Friday, November 26, 2010

When a locally zoned school isn't local

From the Queens Tribune:

Not even a full semester has passed, and Forest Hills’ Metropolitan Avenue Campus has garnered a touch of negative attention.

Neighborhood leaders are concerned over enrollment numbers at the $158 million education facility’s high school, which they say do not meet promises that at least half of the kids would be from Forest Hills.

The locally-zoned school’s first 250-freshmen class was originally slated to be split evenly between kids from Districts 24 and 28. But according to Councilwoman Karen Koslowitz (D-Forest Hills), a lack of outreach and apprehension has left the school’s first class with a glut of Glendale students, while Forest Hills kids make up less than half of the overall student body.

“I was disappointed in the amount of kids that came from Forest Hills,” Koslowitz said. “It was supposed to be 125-125. It wasn’t like that at all.”

The Dept. of Education did not respond to requests for comment and Koslowitz said they refuse to provide exact figures about the class’s makeup.

The school’s freshman class is also significantly higher than the originally planned 250. After murmurs about empty seats in the school’s newly-constructed building, the DOE bumped up enrollment, eventually expanding it for local kids and, according to some, kids across the entire borough. According to Koslowitz, the additional students increased the school’s pioneer class to close to 400 – a figure the DOE was not available to confirm.

Koslowitz said a large chunk of potential Forest Hills students were instead slotted for other local schools due to an application snafu. Kids and parents were given the option of ranking their preferred high schools, and Koslowitz believes many students and parents opted to put the Metro Campus second.


You mean DOE and SCA lied in order to get this built? How utterly shocking!

6 comments:

Sarah said...

Here is an old Indian saying:
Vote me in office once and I screw you, shame on me.
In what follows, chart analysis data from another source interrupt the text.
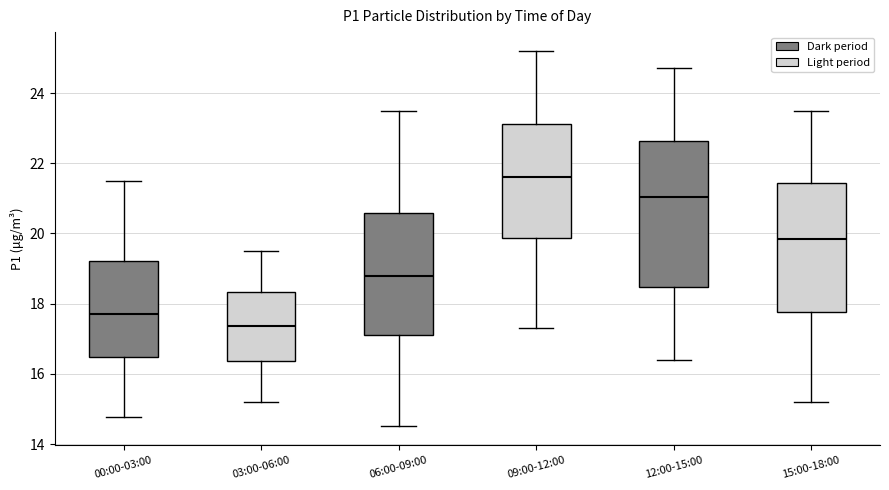

Reading left to right, read every box against the y-axis: the position of its median line, the range the box covers, and the ends of its whiskers. The values are not printed on the chart, so give them approximately, as read against the axis.

00:00-03:00: median 17.8, box 16.4 to 19.2, whiskers 14.8 to 21.6
03:00-06:00: median 17.4, box 16.4 to 18.4, whiskers 15.2 to 19.6
06:00-09:00: median 18.8, box 17.2 to 20.6, whiskers 14.6 to 23.6
09:00-12:00: median 21.6, box 19.8 to 23.2, whiskers 17.4 to 25.2
12:00-15:00: median 21.0, box 18.4 to 22.6, whiskers 16.4 to 24.8
15:00-18:00: median 19.8, box 17.8 to 21.4, whiskers 15.2 to 23.6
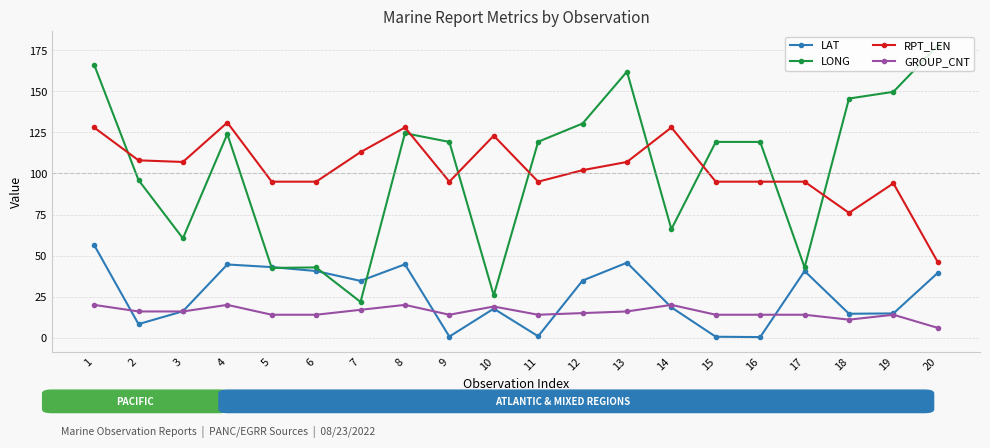

Which series has the widest spread of values?

LONG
Keep voting for me again and again and you’re an asshole deserving everything you get.

Anonymous said...

MY school district is better than YOURS!

Didn't you know that?

Anonymous said...

Legally, any student from the boroughs can attend any NYC high school. Shame on parents for not checking the laws and, and most of all, for believe the most corrupt organization in New York -- the Department of Education!

Anonymous said...

Looks like Karen Koslowitz didn't do her homework. If she did she would have found that a sizeable percentage of students at the new high school were to have come from outside Forest Hills, and 10% were to be special ed/"600 school" students.

Already property values in the area of the school (south of Metropolitan) have taken a nosedive, while those north of Metropolitan have rebounded. That's what happens when you bring troublemakers from outside in.

Anonymous said...

MY school district is better than YOURS!

Mine's bigger!

Anonymous said...

This school is IN FACT locally zoned. The zoning lines were drawn such that if every 8th grade student in the zone applied, they would be accepted. Since the school can only fit 250 students per grade, the zoning lines were drawn VERY locally. Obviously not all the students who live in the zone want to go to this school, instead opting for Catholic or private high schools, selective high schools or established high schools with programs of interest to them. Consequently, once all the locallly zoned students were accepted and the 9th grade not yet full, enrollment was opened up to students who live anywhere in Queens. The reason that 400+ students were accepted for the first class in September of 2010 was because to admit only 250 would have left the school 75% empty - and that would have been unconscionable in a borough with as much high school overcrowding as Queens. Next year, the DOE plans to admit 250 9th graders and when this current class of 400 reaches 12th grade, there will still be room for them in this complex because the other school, a 6-12th grade, will not have all its grades established yet.